LSU students participate in marine research in Mozambique
Nine LSU students journeyed to Mozambique in May to conduct marine research in the small coastal village of Praia do Tofo, and in their month-long
stay had encounters with whale sharks that one student described as almost spiritual.
“I was swimming eye to eye with it,” said Sydney Cottingham, a senior from Bowling Green, Kentucky studying natural resource ecology and management in the LSU College of Agriculture. “It was breathtaking and humbling to be so close to something that majestic.”
Reagan Errera, assistant professor in the college’s School of Renewable Natural Resources led the field studies class. The group collaborated with researchers with All Out Africa, a non-profit organization that implements social and conservation projects.
Errera is working with All Out Africa to conduct research on various species of phytoplankton, the microscopic plants of the ocean, in the area. Her main research focuses on identifying seasonal trends and spatial extent of the neurotoxin, domoic acid.
By identifying seasonal trends, she hopes to determine if human and wildlife health might be at risk. She said shellfish and fish can accumulate domoic acid, leading to amnesiac shellfish poisoning.
Many tourists go to Tofo to see abundant marine life in the area such as whale sharks and large manta rays.
“Tofo has the largest known population of male juvenile whale sharks,” Errera said. Whale shark sightings have been declining over the past decade, and she is evaluating weather pulses and changes in the phytoplankton community could be contributing to the decline.

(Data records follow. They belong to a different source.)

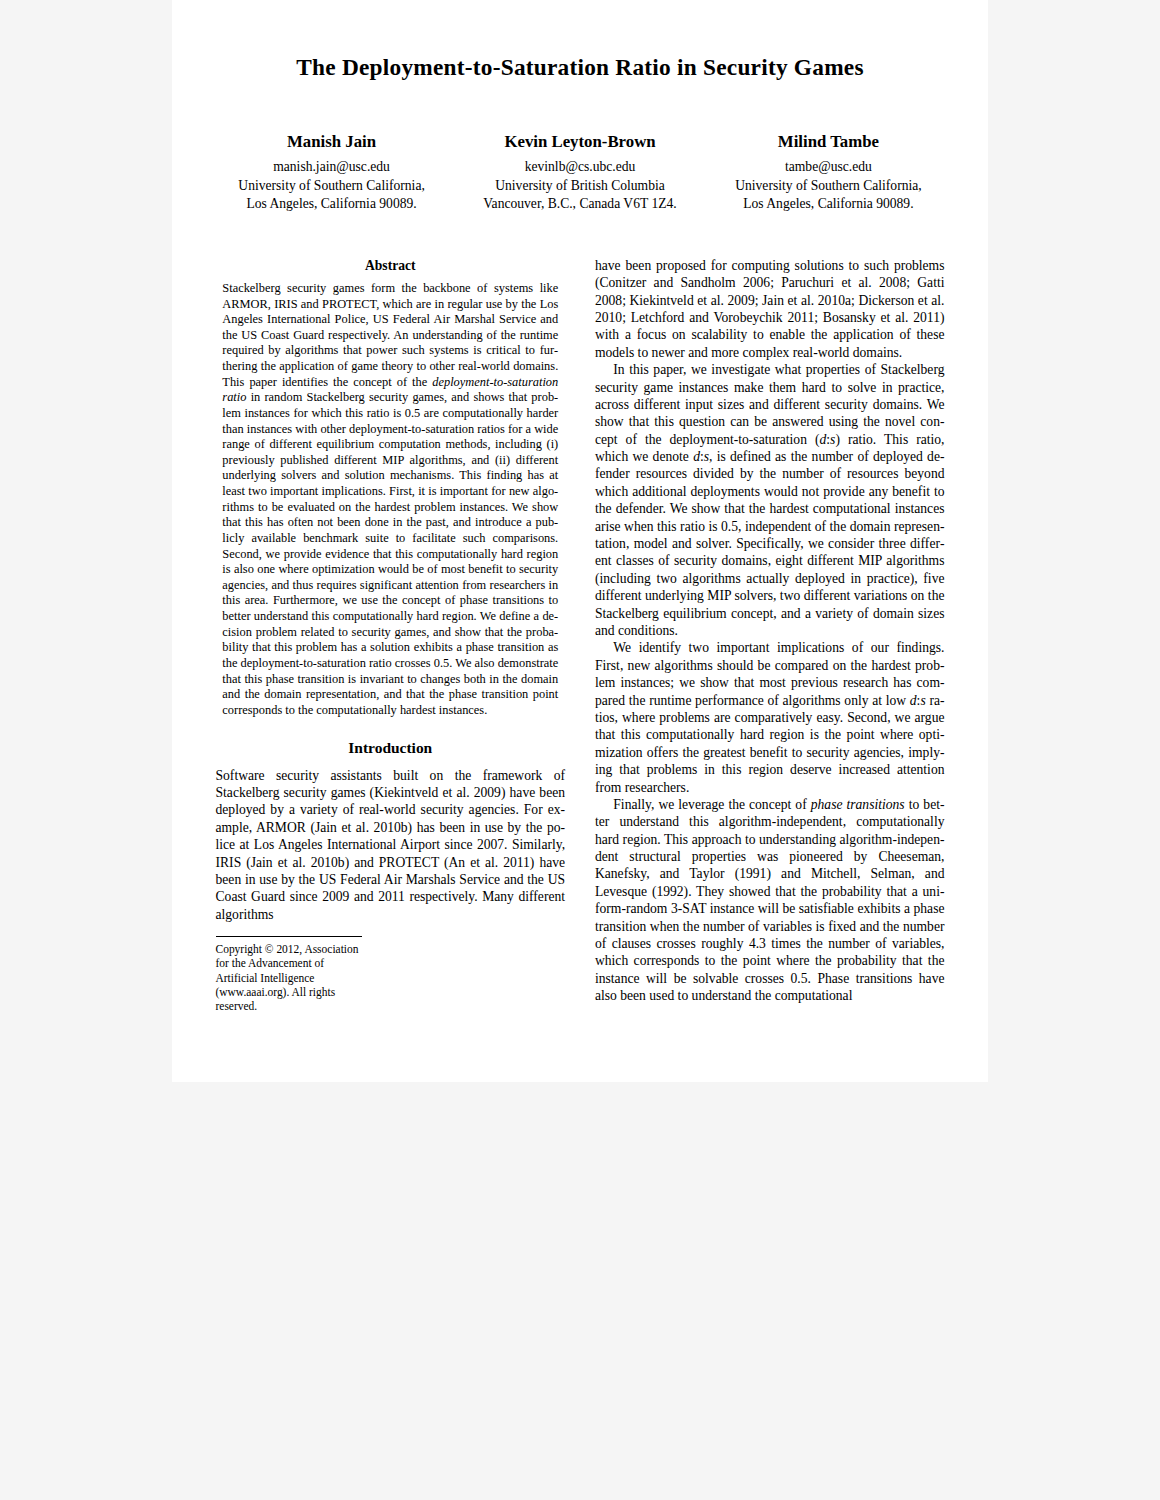The Deployment-to-Saturation Ratio in Security Games
Manish Jain manish.jain@usc.edu University of Southern California, Los Angeles, California 90089.
Kevin Leyton-Brown kevinlb@cs.ubc.edu University of British Columbia Vancouver, B.C., Canada V6T 1Z4.
Milind Tambe tambe@usc.edu University of Southern California, Los Angeles, California 90089.
Abstract
Stackelberg security games form the backbone of systems like ARMOR, IRIS and PROTECT, which are in regular use by the Los Angeles International Police, US Federal Air Marshal Service and the US Coast Guard respectively. An understanding of the runtime required by algorithms that power such systems is critical to furthering the application of game theory to other real-world domains. This paper identifies the concept of the deployment-to-saturation ratio in random Stackelberg security games, and shows that problem instances for which this ratio is 0.5 are computationally harder than instances with other deployment-to-saturation ratios for a wide range of different equilibrium computation methods, including (i) previously published different MIP algorithms, and (ii) different underlying solvers and solution mechanisms. This finding has at least two important implications. First, it is important for new algorithms to be evaluated on the hardest problem instances. We show that this has often not been done in the past, and introduce a publicly available benchmark suite to facilitate such comparisons. Second, we provide evidence that this computationally hard region is also one where optimization would be of most benefit to security agencies, and thus requires significant attention from researchers in this area. Furthermore, we use the concept of phase transitions to better understand this computationally hard region. We define a decision problem related to security games, and show that the probability that this problem has a solution exhibits a phase transition as the deployment-to-saturation ratio crosses 0.5. We also demonstrate that this phase transition is invariant to changes both in the domain and the domain representation, and that the phase transition point corresponds to the computationally hardest instances.
Introduction
Software security assistants built on the framework of Stackelberg security games (Kiekintveld et al. 2009) have been deployed by a variety of real-world security agencies. For example, ARMOR (Jain et al. 2010b) has been in use by the police at Los Angeles International Airport since 2007. Similarly, IRIS (Jain et al. 2010b) and PROTECT (An et al. 2011) have been in use by the US Federal Air Marshals Service and the US Coast Guard since 2009 and 2011 respectively. Many different algorithms
Copyright © 2012, Association for the Advancement of Artificial Intelligence (www.aaai.org). All rights reserved.
have been proposed for computing solutions to such problems (Conitzer and Sandholm 2006; Paruchuri et al. 2008; Gatti 2008; Kiekintveld et al. 2009; Jain et al. 2010a; Dickerson et al. 2010; Letchford and Vorobeychik 2011; Bosansky et al. 2011) with a focus on scalability to enable the application of these models to newer and more complex real-world domains.
In this paper, we investigate what properties of Stackelberg security game instances make them hard to solve in practice, across different input sizes and different security domains. We show that this question can be answered using the novel concept of the deployment-to-saturation (d:s) ratio. This ratio, which we denote d:s, is defined as the number of deployed defender resources divided by the number of resources beyond which additional deployments would not provide any benefit to the defender. We show that the hardest computational instances arise when this ratio is 0.5, independent of the domain representation, model and solver. Specifically, we consider three different classes of security domains, eight different MIP algorithms (including two algorithms actually deployed in practice), five different underlying MIP solvers, two different variations on the Stackelberg equilibrium concept, and a variety of domain sizes and conditions.
We identify two important implications of our findings. First, new algorithms should be compared on the hardest problem instances; we show that most previous research has compared the runtime performance of algorithms only at low d:s ratios, where problems are comparatively easy. Second, we argue that this computationally hard region is the point where optimization offers the greatest benefit to security agencies, implying that problems in this region deserve increased attention from researchers.
Finally, we leverage the concept of phase transitions to better understand this algorithm-independent, computationally hard region. This approach to understanding algorithm-independent structural properties was pioneered by Cheeseman, Kanefsky, and Taylor (1991) and Mitchell, Selman, and Levesque (1992). They showed that the probability that a uniform-random 3-SAT instance will be satisfiable exhibits a phase transition when the number of variables is fixed and the number of clauses crosses roughly 4.3 times the number of variables, which corresponds to the point where the probability that the instance will be solvable crosses 0.5. Phase transitions have also been used to understand the computational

The course, Coastal African Field Studies, focuses on underwater field techniques and research study design.
Each student completed their own research study. “They all came up with a hypothesis, were taught standardized techniques, and executed data collection and analysis over the three and half week course,” Errera said.
Cottingham was studying plastics at the bottom of reefs. She said she spent a lot of time sifting and baking sand with the goal of seeing how humans are affecting the reef. Another student, William Jackson, a recent graduate from LSU College of Coast and the Environment, studied plastic found on the beaches.

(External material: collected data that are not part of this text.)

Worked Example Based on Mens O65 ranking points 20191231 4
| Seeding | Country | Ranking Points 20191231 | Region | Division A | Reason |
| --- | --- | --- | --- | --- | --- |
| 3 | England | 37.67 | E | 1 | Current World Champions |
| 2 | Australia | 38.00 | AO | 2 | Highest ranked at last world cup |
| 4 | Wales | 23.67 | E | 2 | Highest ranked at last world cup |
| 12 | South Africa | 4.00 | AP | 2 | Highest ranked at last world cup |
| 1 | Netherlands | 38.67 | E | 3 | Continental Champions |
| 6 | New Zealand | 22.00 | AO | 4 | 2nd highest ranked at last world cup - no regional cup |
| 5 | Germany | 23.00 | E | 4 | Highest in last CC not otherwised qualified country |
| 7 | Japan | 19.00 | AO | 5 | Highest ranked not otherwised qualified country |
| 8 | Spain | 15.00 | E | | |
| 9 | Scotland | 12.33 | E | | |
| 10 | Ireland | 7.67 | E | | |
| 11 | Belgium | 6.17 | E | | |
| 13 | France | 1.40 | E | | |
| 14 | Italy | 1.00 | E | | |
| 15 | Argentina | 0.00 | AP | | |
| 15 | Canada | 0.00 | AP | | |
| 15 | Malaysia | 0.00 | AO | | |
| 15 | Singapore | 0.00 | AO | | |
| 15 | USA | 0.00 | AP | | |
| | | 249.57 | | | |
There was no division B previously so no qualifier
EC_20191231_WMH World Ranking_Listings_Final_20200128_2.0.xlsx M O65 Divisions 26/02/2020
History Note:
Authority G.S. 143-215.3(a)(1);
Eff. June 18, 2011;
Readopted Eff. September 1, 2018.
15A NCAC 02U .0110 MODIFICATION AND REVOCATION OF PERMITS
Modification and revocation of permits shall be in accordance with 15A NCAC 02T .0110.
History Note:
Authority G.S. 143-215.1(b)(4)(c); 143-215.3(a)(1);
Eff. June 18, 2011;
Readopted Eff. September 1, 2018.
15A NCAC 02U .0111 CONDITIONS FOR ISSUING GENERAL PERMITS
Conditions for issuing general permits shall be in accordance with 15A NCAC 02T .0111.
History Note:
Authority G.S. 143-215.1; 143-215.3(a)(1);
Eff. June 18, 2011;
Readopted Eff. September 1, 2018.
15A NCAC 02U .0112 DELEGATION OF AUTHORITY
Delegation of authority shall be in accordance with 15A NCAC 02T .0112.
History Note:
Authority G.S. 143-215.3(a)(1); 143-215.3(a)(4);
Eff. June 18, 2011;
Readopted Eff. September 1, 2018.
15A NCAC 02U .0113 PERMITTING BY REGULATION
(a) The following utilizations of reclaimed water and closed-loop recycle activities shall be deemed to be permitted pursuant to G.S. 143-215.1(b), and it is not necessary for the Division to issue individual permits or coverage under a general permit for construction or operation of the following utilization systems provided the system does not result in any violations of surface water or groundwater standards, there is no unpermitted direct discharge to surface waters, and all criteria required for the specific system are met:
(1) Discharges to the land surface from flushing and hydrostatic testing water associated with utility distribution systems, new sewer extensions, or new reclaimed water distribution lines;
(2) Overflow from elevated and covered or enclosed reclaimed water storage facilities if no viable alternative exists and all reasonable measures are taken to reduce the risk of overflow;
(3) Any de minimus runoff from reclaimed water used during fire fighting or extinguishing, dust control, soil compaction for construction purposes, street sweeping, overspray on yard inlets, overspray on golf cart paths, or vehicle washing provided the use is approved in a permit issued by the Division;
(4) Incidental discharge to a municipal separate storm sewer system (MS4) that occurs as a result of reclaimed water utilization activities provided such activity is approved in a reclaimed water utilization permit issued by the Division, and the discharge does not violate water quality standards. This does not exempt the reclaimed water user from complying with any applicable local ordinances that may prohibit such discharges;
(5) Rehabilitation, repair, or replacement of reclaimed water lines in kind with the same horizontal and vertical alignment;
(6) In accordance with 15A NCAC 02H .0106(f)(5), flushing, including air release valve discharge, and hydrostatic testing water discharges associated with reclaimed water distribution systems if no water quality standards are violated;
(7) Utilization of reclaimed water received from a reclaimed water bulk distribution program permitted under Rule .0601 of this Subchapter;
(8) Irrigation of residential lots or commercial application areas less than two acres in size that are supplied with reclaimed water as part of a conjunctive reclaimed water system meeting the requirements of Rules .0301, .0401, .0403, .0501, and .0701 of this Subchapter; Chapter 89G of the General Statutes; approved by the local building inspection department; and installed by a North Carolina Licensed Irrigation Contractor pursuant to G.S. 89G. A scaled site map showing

“Even when you are studying animals, you can’t get away from the human side of it,” Cottingham said.
Bryce Loschen, a senior also studying natural resource ecology from Colorado Springs, Colorado, analyzed GPS data collected over several years of sightings of megafauna such as whale sharks and manta rays. He also looked GPS data and dates of fishing activities.

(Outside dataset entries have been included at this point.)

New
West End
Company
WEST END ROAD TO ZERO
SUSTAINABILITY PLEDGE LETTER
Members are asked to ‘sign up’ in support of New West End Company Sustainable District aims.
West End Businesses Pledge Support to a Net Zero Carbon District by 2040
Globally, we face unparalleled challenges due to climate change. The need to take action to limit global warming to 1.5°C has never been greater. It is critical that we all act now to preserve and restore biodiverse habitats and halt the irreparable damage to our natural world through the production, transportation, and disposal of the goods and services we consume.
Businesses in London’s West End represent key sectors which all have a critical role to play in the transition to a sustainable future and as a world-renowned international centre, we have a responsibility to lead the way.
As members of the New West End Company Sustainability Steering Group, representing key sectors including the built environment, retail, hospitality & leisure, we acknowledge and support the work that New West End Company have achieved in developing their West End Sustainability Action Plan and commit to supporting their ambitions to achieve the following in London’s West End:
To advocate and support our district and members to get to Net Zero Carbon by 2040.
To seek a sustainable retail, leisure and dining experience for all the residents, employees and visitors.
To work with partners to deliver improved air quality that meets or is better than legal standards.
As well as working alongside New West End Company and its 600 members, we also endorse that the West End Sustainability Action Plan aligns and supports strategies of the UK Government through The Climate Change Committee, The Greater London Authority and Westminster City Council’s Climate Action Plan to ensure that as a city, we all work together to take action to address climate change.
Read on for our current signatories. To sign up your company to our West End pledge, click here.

“We wanted to see if fishing nets were a danger to whale sharks or manta rays. Are the sharks encountering the nets?” Loschen said.
The students said they regularly encountered a whale shark they nicknamed Rodney who was missing his dorsal fin. Errera said it’s possible the shark lost its fin after being tangled in a net. In conjunction with the course, most of the students received dive certification while in Tofo.
Courtney Murr, a senior from Denham Springs also in natural resource ecology and management, said she spent an hour in the water with Rodney. “It was amazing,” she said.
Murr studied fish diversity and conducted sea urchin counts on reefs. Other students looked at reef health, marine diversity and dolphin behavior.
Cottingham said the experience helped her with science problem-solving skills. “The structure and theories are the same, but we had to adjust for the tools we had.”
The students ended the trip with an excursion to Kruger National Park in South Africa, where they observed a wide variety of savannah wildlife species including elephants, giraffes, cheetah, lions and a suite of antelope species.